Arrange the lines below as a two-column CSV with the headers level and value, one row for each line. Put each item in its own quoted field, turn any line breaks into spaces, and leave out the pictures.
-- Start of INPUT RECORDS --
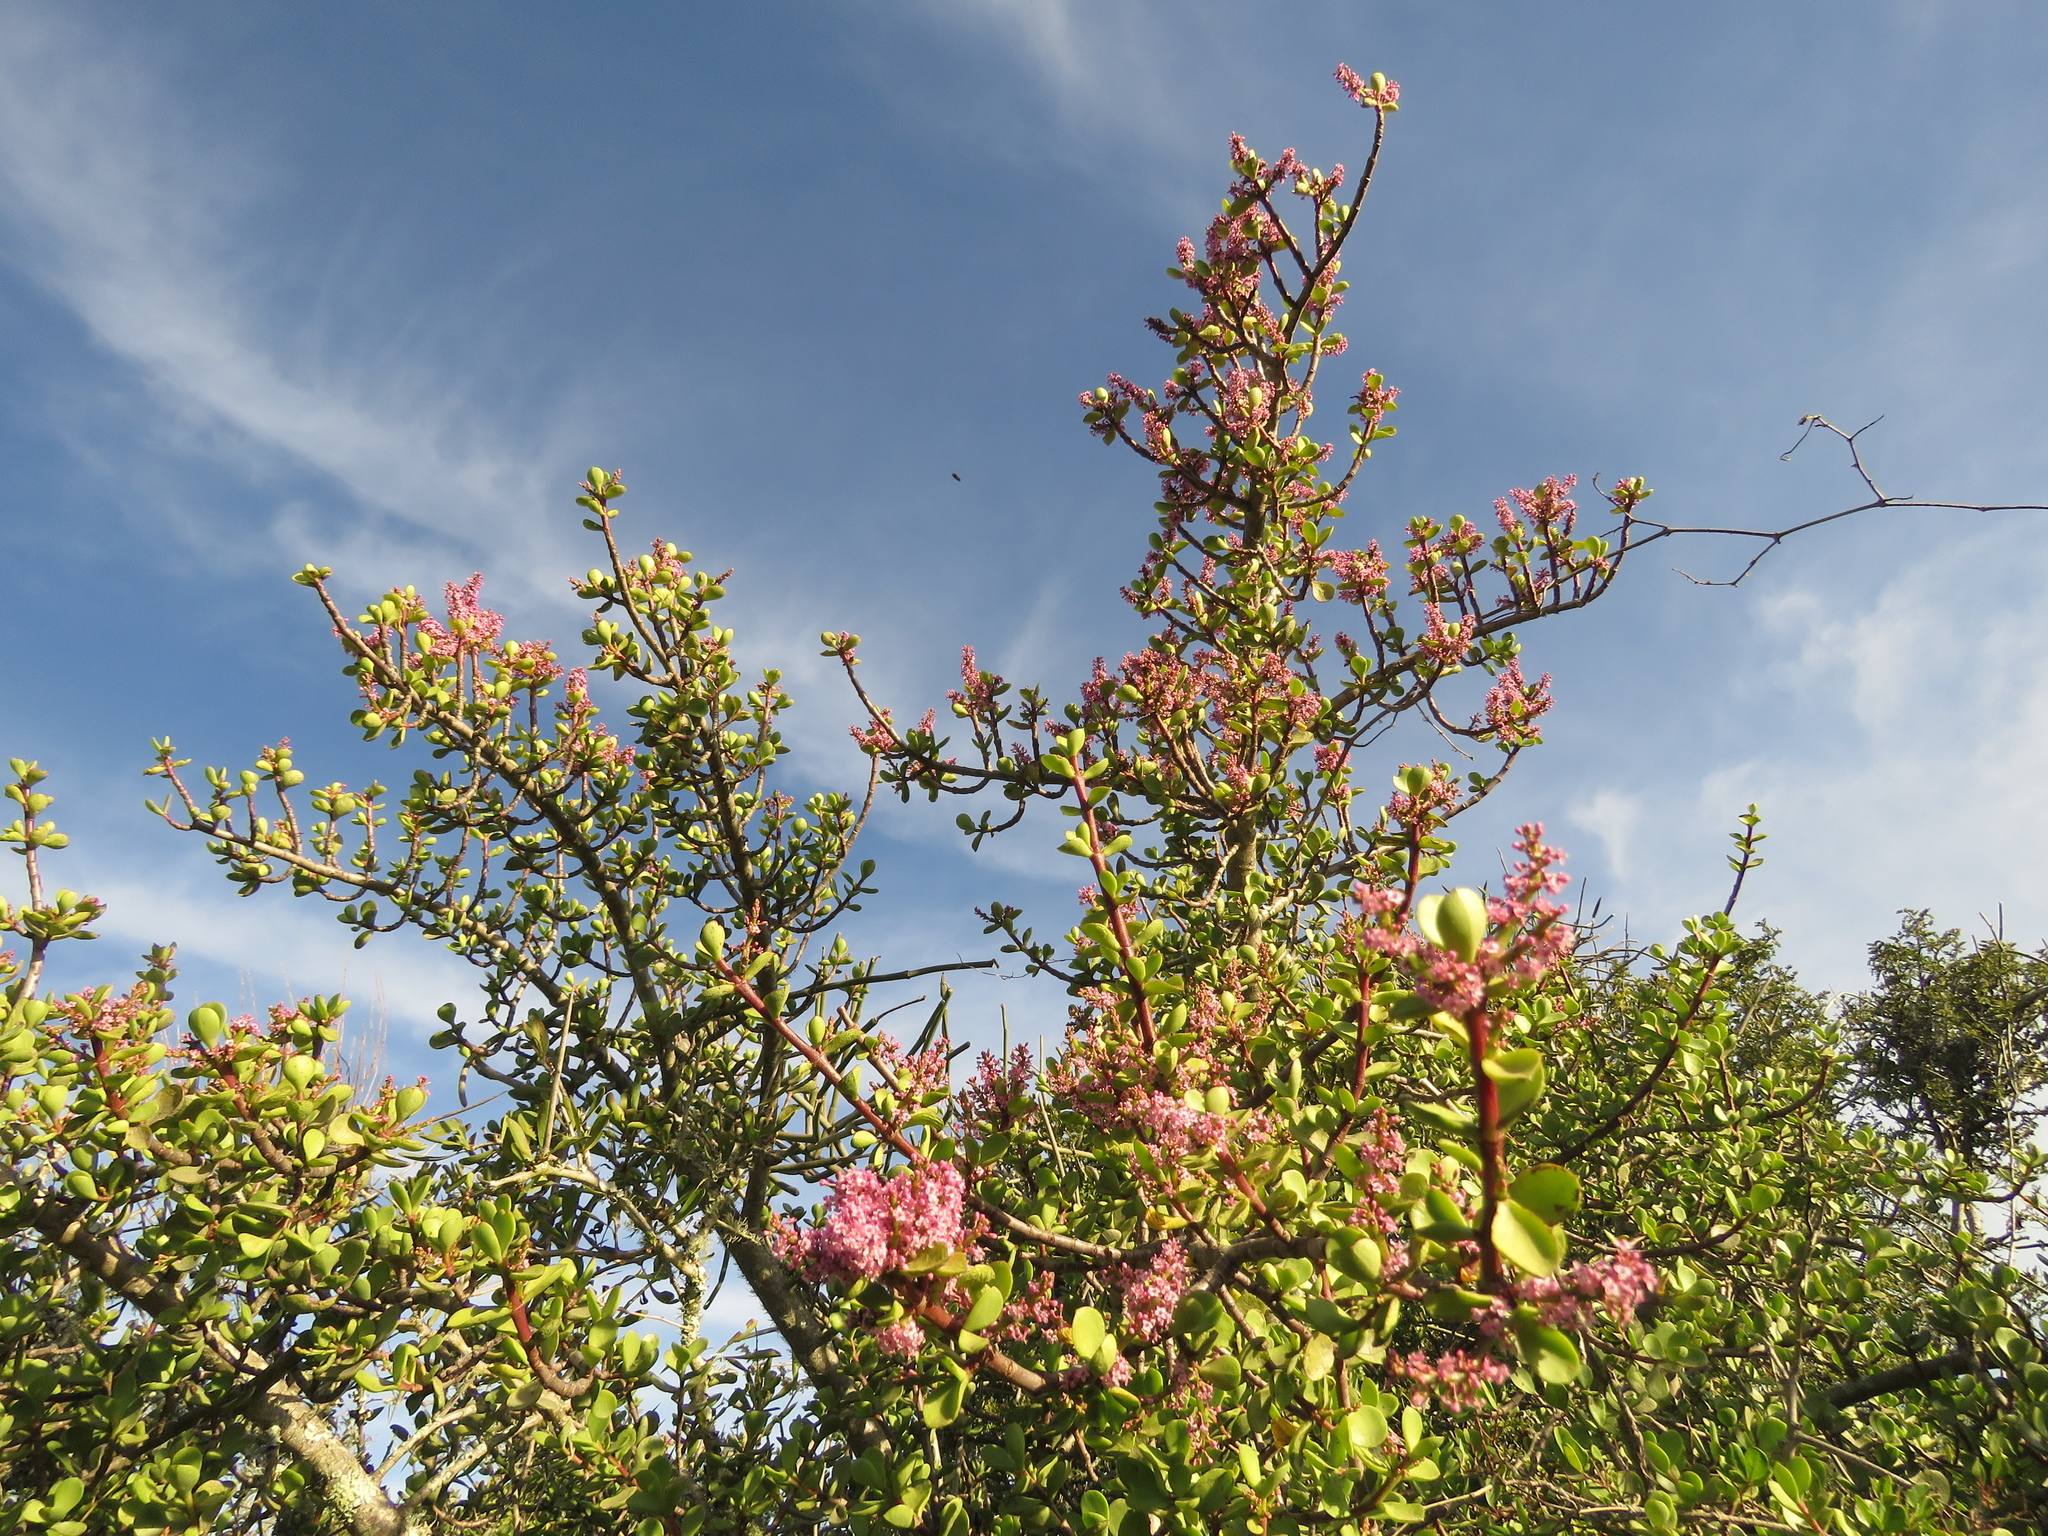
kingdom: Plantae
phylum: Tracheophyta
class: Magnoliopsida
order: Caryophyllales
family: Didiereaceae
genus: Portulacaria
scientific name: Portulacaria afra
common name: Elephant-bush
-- End of INPUT RECORDS --
EXERCISE ANSWER
level,value
"kingdom:","Plantae"
"phylum:","Tracheophyta"
"class:","Magnoliopsida"
"order:","Caryophyllales"
"family:","Didiereaceae"
"genus:","Portulacaria"
"scientific name:","Portulacaria afra"
"common name:","Elephant-bush"